Work instruction ▸
Print the data in full, exactly as it reads.

═══ The data

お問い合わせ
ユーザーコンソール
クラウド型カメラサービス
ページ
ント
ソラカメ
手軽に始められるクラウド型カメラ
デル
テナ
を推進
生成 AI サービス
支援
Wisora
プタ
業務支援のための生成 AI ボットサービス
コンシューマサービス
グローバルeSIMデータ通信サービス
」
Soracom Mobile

══════

Output for this task ▸
お問い合わせ
ユーザーコンソール
クラウド型カメラサービス
ページ
ント
ソラカメ
手軽に始められるクラウド型カメラ
デル
テナ
を推進
生成 AI サービス
支援
Wisora
プタ
業務支援のための生成 AI ボットサービス
コンシューマサービス
グローバルeSIMデータ通信サービス
」
Soracom Mobile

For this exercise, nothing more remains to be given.